On the evening of the day on which the property was sold Stephen followed his father meekly about the city from bar to bar. To the sellers in the market, to the barmen and barmaids, to the beggars who importuned him for a lob Mr Dedalus told the same tale—that he was an old Corkonian, that he had been trying for thirty years to get rid of his Cork accent up in Dublin and that Peter Pickackafax beside him was his eldest son but that he was only a Dublin jackeen.

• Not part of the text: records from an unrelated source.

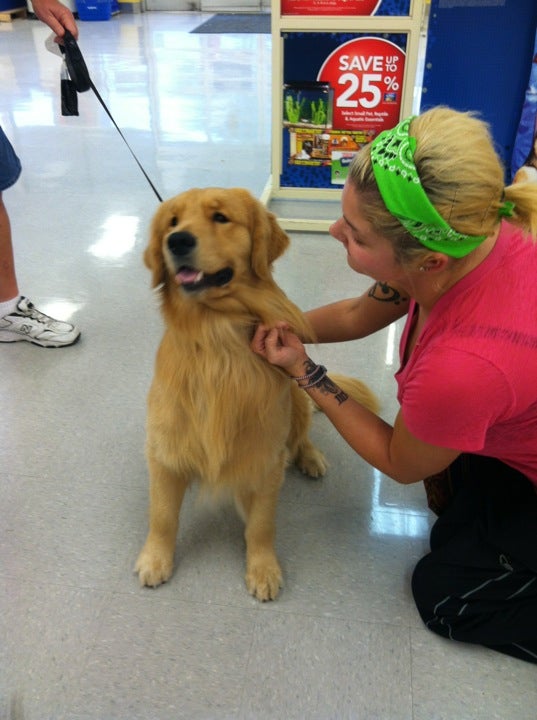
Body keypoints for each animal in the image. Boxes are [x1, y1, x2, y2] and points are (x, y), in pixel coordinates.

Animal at [134, 187, 376, 600]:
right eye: (172, 222)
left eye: (220, 217)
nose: (177, 240)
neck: (216, 337)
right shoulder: (165, 449)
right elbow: (162, 515)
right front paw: (155, 559)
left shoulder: (264, 455)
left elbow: (262, 524)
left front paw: (263, 568)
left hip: (296, 397)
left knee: (302, 434)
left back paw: (311, 458)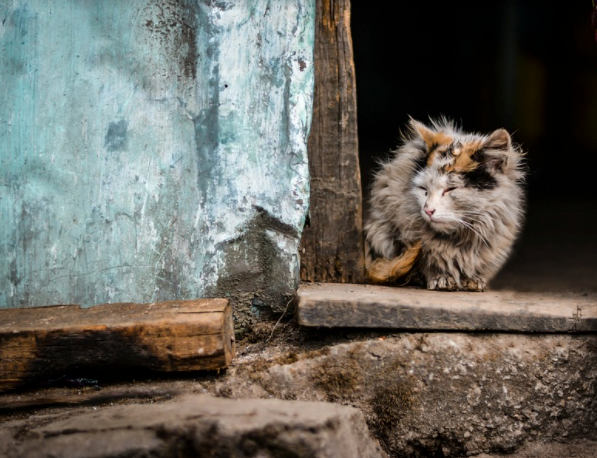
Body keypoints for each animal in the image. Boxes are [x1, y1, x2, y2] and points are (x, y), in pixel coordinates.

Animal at [366, 118, 524, 290]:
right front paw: (441, 278)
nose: (428, 210)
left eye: (450, 189)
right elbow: (425, 262)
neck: (458, 239)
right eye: (424, 189)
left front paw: (473, 280)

They had set out early in the morning from Newcombe’s coffee-house, where Mr Dedalus’s cup had rattled noisily against its saucer, and Stephen had tried to cover that shameful sign of his father’s drinking bout of the night before by moving his chair and coughing. One humiliation had succeeded another—the false smiles of the market sellers, the curvetings and oglings of the barmaids with whom his father flirted, the compliments and encouraging words of his father’s friends. They had told him that he had a great look of his grandfather and Mr Dedalus had agreed that he was an ugly likeness. They had unearthed traces of a Cork accent in his speech and made him admit that the Lee was a much finer river than the Liffey. One of them, in order to put his Latin to the proof, had made him translate short passages from Dilectus and asked him whether it was correct to say: TEMPORA MUTANTUR NOS ET MUTAMUR IN ILLIS or TEMPORA MUTANTUR ET NOS MUTAMUR IN ILLIS. Another, a brisk old man, whom Mr Dedalus called Johnny Cashman, had covered him with confusion by asking him to say which were prettier, the Dublin girls or the Cork girls.

—He’s not that way built, said Mr Dedalus. Leave him alone. He’s a level-headed thinking boy who doesn’t bother his head about that kind of nonsense.